The Cache System (Crawl Data) - on9au/atar-rocks-downloader GitHub Wiki

The Cache System (or Crawl Data) are files containing the web crawler's data. They serve to cache that data to prevent having to re-scan the entire website again.

The Crawl Data is especially useful for those who just want to download the files from atar.rocks, those without high-end hardware to run the crawler, and etc.

It serves to save time by not scanning files multiple times.

Saving Crawl Data

To save Crawl Data when you run atar-rocks-downloader, use the -s flag

atar-rocks-downloader -s

You will see a confirmation like:

202x-xx-xxTxx:xx:xx.xxxxxxx  INFO atar_rocks_downloader: Saving crawl data to file: crawl_data.bin

Notice how it will default to the file crawl_data.bin? If you want to change that, use the -c <file name or directory> flag in conjunction with -s

atar-rocks-downloader -s -c "hello_world.bin"
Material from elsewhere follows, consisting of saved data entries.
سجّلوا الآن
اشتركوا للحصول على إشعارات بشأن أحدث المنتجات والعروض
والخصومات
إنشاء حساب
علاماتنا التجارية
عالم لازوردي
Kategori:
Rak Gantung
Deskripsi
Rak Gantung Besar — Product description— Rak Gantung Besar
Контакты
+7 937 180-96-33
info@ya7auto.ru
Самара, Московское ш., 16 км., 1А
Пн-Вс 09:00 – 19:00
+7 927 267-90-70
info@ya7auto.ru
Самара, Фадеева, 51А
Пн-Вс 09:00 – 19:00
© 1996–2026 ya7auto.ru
This will result in the confirmation:

202x-xx-xxTxx:xx:xx.xxxxxxx  INFO atar_rocks_downloader: Saving crawl data to file: `hello_world.bin`

Loading Crawl Data

To load Crawl Data when you run atar-rocks-downloader, use the -l flag

atar-rocks-downloader -s

This will look for the default file name crawl_data.bin. If the file is named differently, also use the -c <file name or directory> in conjunction with -l

atar-rocks-downloader -s -c "hello_world.bin"
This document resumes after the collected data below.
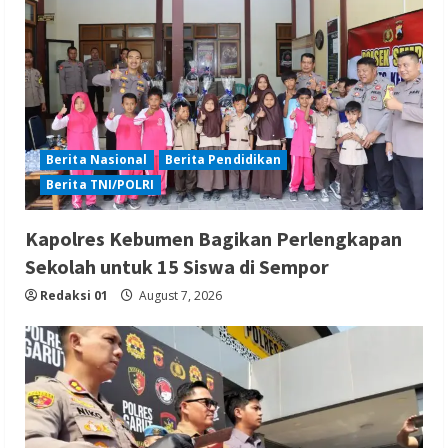
Berita Nasional
Berita Pendidikan
Berita TNI/POLRI
Kapolres Kebumen Bagikan Perlengkapan
Sekolah untuk 15 Siswa di Sempor
Redaksi 01
August 7, 2026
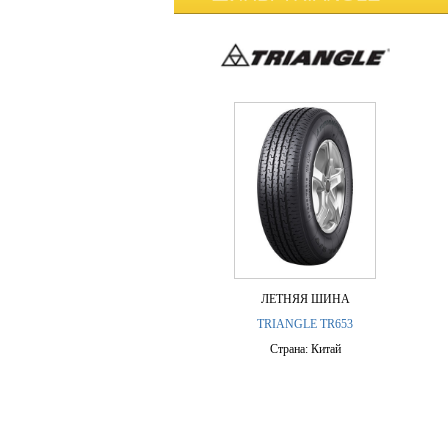
ЛЕТНЯЯ ШИНА
TRIANGLE TR653
Страна: Китай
You will notice that when loading a Crawl Data file, it will skip the scanning phase entirely and prompt you to download.

Technical stuff

File Format

The file is a binary file, serialized and deserialized with the crate bincode.

The decision to use bincode over other formats like json is due to its speed and efficiency.

Typically, the file entries could be around 10,000. Therefore, JSON will not be a very space efficient format. Furthermore, it would be likely to suffer from slow serde speeds.